- [Work order] Gather every line below where "msprime" appears.

- [Records to process]
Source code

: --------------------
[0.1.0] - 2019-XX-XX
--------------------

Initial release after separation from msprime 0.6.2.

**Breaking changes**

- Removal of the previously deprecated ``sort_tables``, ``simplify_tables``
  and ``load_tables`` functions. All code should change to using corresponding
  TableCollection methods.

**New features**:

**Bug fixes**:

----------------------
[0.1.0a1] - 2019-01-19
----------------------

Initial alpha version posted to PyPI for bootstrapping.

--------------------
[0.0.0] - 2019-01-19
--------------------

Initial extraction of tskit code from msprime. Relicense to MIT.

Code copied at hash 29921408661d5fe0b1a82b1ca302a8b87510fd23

- [Written response]
Initial release after separation from msprime 0.6.2.
Initial extraction of tskit code from msprime. Relicense to MIT.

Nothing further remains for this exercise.